Domestic Family Violence Services and Education
Family and Domestic Violence is Real in Our Communities…
Domestic violence is the leading cause of injury to women between the ages of 15 and 44 in the United States, more than car accidents, muggings, and rapes combined. It is estimated that 1 in every 4 women will experience domestic violence in her lifetime.
Awareness
Domestic violence is a pattern of abusive behavior used by the abuser to gain or maintain control over the victim. Domestic violence happens in all races, age groups, sexual orientations, religions, social classes, economic backgrounds and education levels. It can occur in opposite-sex, and same-sex relationships: between partners who are married, living together, dating or those who are no longer in a relationship together. - Colorado Coalition Against Domestic Violence
Types of Abuse
Various combinations of abuse may be used by an abuser or there may be an emphasis placed on one type. All are used to increase both the dependency and isolation of the victim while taking progressive control over the victim.
- Physical abuse can include hitting, grabbing, shoving, throwing, punching, biting or hair-pulling. Holding someone down during an argument, or preventing them from leaving a room or the house and denying the victim medical attention, are all forms of abuse. Forcing the victim to use drugs and alcohol are also means of controlling the victim.
- Emotional abuse can include constant criticism, humiliation, name-calling, and/or making the victim think she's crazy or holding her responsible for his abusive behavior. The abuser may use jealousy to justify controlling where the victim goes, whom she sees and talks to, furthering her isolation. If she attempts to leave the relationship the abuser may make suicidal threats, threats to kill her or take the children away.
- Sexual abuse may include forcing a victim to have sex, sexually injuring a partner or forcing a victim to do sexually humiliating acts.
- Economic abuse includes preventing the victim from working or having access to money, forcing the victim to give her money to the abuser, withholding information about family finances, or not allowing the victim to have a say in how money is spent.

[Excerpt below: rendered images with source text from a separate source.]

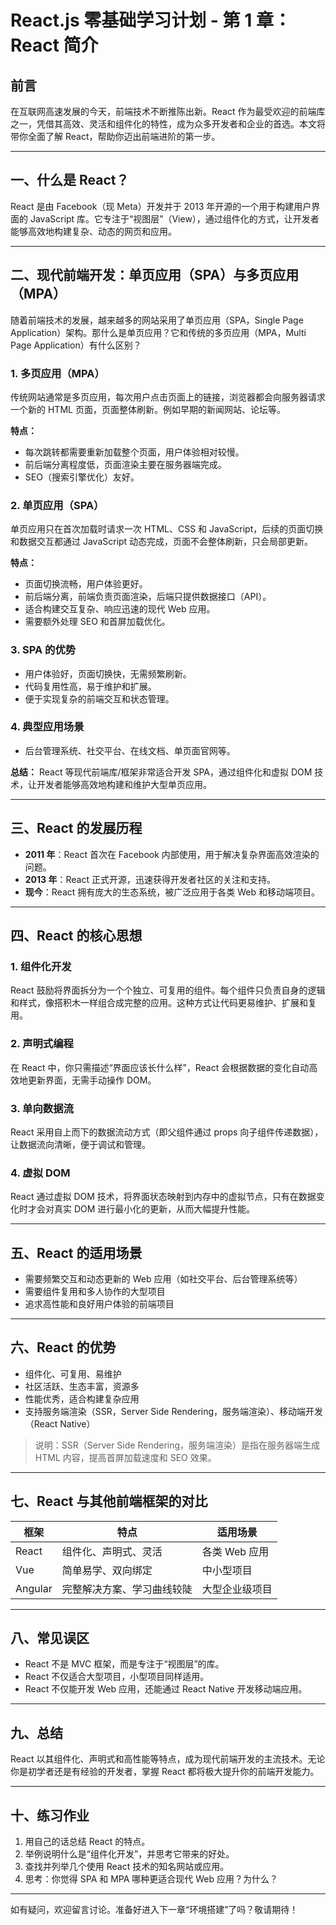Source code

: # React.js 零基础学习计划 - 第 1 章：React 简介

## 前言

在互联网高速发展的今天，前端技术不断推陈出新。React 作为最受欢迎的前端库之一，凭借其高效、灵活和组件化的特性，成为众多开发者和企业的首选。本文将带你全面了解 React，帮助你迈出前端进阶的第一步。

---

## 一、什么是 React？

React 是由 Facebook（现 Meta）开发并于 2013 年开源的一个用于构建用户界面的 JavaScript 库。它专注于“视图层”（View），通过组件化的方式，让开发者能够高效地构建复杂、动态的网页和应用。

---

## 二、现代前端开发：单页应用（SPA）与多页应用（MPA）

随着前端技术的发展，越来越多的网站采用了单页应用（SPA，Single Page Application）架构。那什么是单页应用？它和传统的多页应用（MPA，Multi Page Application）有什么区别？

### 1. 多页应用（MPA）

传统网站通常是多页应用，每次用户点击页面上的链接，浏览器都会向服务器请求一个新的 HTML 页面，页面整体刷新。例如早期的新闻网站、论坛等。

**特点：**
- 每次跳转都需要重新加载整个页面，用户体验相对较慢。
- 前后端分离程度低，页面渲染主要在服务器端完成。
- SEO（搜索引擎优化）友好。

### 2. 单页应用（SPA）

单页应用只在首次加载时请求一次 HTML、CSS 和 JavaScript，后续的页面切换和数据交互都通过 JavaScript 动态完成，页面不会整体刷新，只会局部更新。

**特点：**
- 页面切换流畅，用户体验更好。
- 前后端分离，前端负责页面渲染，后端只提供数据接口（API）。
- 适合构建交互复杂、响应迅速的现代 Web 应用。
- 需要额外处理 SEO 和首屏加载优化。

### 3. SPA 的优势
- 用户体验好，页面切换快，无需频繁刷新。
- 代码复用性高，易于维护和扩展。
- 便于实现复杂的前端交互和状态管理。

### 4. 典型应用场景
- 后台管理系统、社交平台、在线文档、单页面官网等。

**总结：**
React 等现代前端库/框架非常适合开发 SPA，通过组件化和虚拟 DOM 技术，让开发者能够高效地构建和维护大型单页应用。

---

## 三、React 的发展历程

- **2011 年**：React 首次在 Facebook 内部使用，用于解决复杂界面高效渲染的问题。
- **2013 年**：React 正式开源，迅速获得开发者社区的关注和支持。
- **现今**：React 拥有庞大的生态系统，被广泛应用于各类 Web 和移动端项目。

---

## 四、React 的核心思想

### 1. 组件化开发

React 鼓励将界面拆分为一个个独立、可复用的组件。每个组件只负责自身的逻辑和样式，像搭积木一样组合成完整的应用。这种方式让代码更易维护、扩展和复用。

### 2. 声明式编程

在 React 中，你只需描述“界面应该长什么样”，React 会根据数据的变化自动高效地更新界面，无需手动操作 DOM。

### 3. 单向数据流

React 采用自上而下的数据流动方式（即父组件通过 props 向子组件传递数据），让数据流向清晰，便于调试和管理。

### 4. 虚拟 DOM

React 通过虚拟 DOM 技术，将界面状态映射到内存中的虚拟节点，只有在数据变化时才会对真实 DOM 进行最小化的更新，从而大幅提升性能。

---

## 五、React 的适用场景

- 需要频繁交互和动态更新的 Web 应用（如社交平台、后台管理系统等）
- 需要组件复用和多人协作的大型项目
- 追求高性能和良好用户体验的前端项目

---

## 六、React 的优势

- 组件化、可复用、易维护
- 社区活跃、生态丰富，资源多
- 性能优秀，适合构建复杂应用
- 支持服务端渲染（SSR，Server Side Rendering，服务端渲染）、移动端开发（React Native）

> 说明：SSR（Server Side Rendering，服务端渲染）是指在服务器端生成 HTML 内容，提高首屏加载速度和 SEO 效果。

---

## 七、React 与其他前端框架的对比

| 框架      | 特点                         | 适用场景           |
|-----------|------------------------------|--------------------|
| React     | 组件化、声明式、灵活          | 各类 Web 应用      |
| Vue       | 简单易学、双向绑定            | 中小型项目         |
| Angular   | 完整解决方案、学习曲线较陡    | 大型企业级项目     |

---

## 八、常见误区

- React 不是 MVC 框架，而是专注于“视图层”的库。
- React 不仅适合大型项目，小型项目同样适用。
- React 不仅能开发 Web 应用，还能通过 React Native 开发移动端应用。

---

## 九、总结

React 以其组件化、声明式和高性能等特点，成为现代前端开发的主流技术。无论你是初学者还是有经验的开发者，掌握 React 都将极大提升你的前端开发能力。

---

## 十、练习作业

1. 用自己的话总结 React 的特点。
2. 举例说明什么是“组件化开发”，并思考它带来的好处。
3. 查找并列举几个使用 React 技术的知名网站或应用。
4. 思考：你觉得 SPA 和 MPA 哪种更适合现代 Web 应用？为什么？

---

如有疑问，欢迎留言讨论。准备好进入下一章“环境搭建”了吗？敬请期待！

If an abuser harasses a victim at work she may be in jeopardy of losing her job. Economic abuse can force a victim to be financially dependent on her abuser making it difficult to leave the situation.
Common Characteristics of Family / Domestic Violence
- The abuser intimidates the victim by smashing things, punching walls, threatening or abusing children and pets, displaying weapons, or through threatening looks or gestures.
- The abuser minimizes the abuse by saying it didn't happen or wasn't a big deal, blaming the victim for making the abuser angry or saying the victim made the abuser do something because of the victim's actions or words.
- Family / Domestic Violence increases in frequency and severity. It is never an isolated incident or a one-time occurrence.